Records provided Block Start

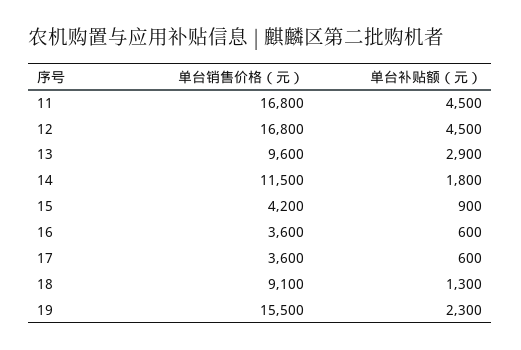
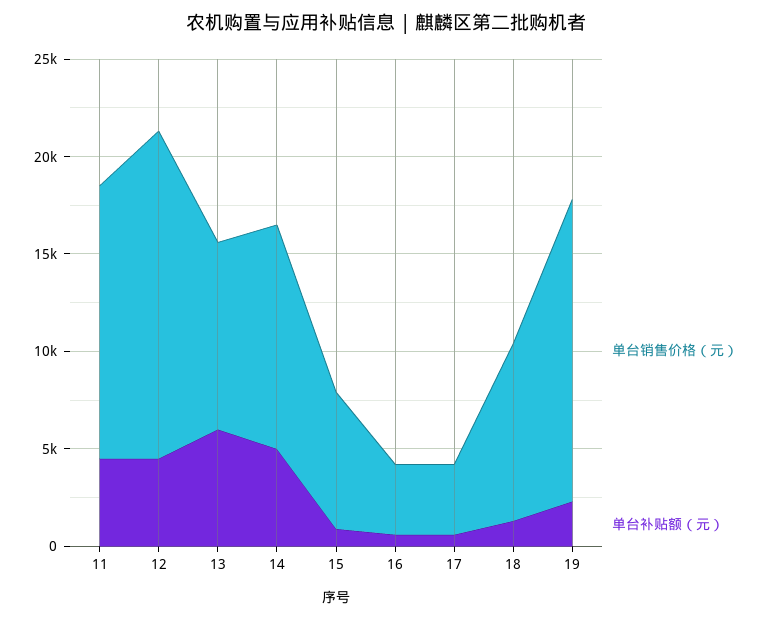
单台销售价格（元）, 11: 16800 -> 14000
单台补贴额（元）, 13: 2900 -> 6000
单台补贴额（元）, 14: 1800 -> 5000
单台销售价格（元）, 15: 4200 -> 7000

Records provided Block End
Records provided Block Start

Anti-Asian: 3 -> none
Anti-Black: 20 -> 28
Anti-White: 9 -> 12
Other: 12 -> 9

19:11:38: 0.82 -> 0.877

Records provided Block End

Exercise requirements -
Wherever the string "单台补贴额" occurs in the entries, copy that whole line.

Exercise response -
单台补贴额（元）, 13: 2900 -> 6000
单台补贴额（元）, 14: 1800 -> 5000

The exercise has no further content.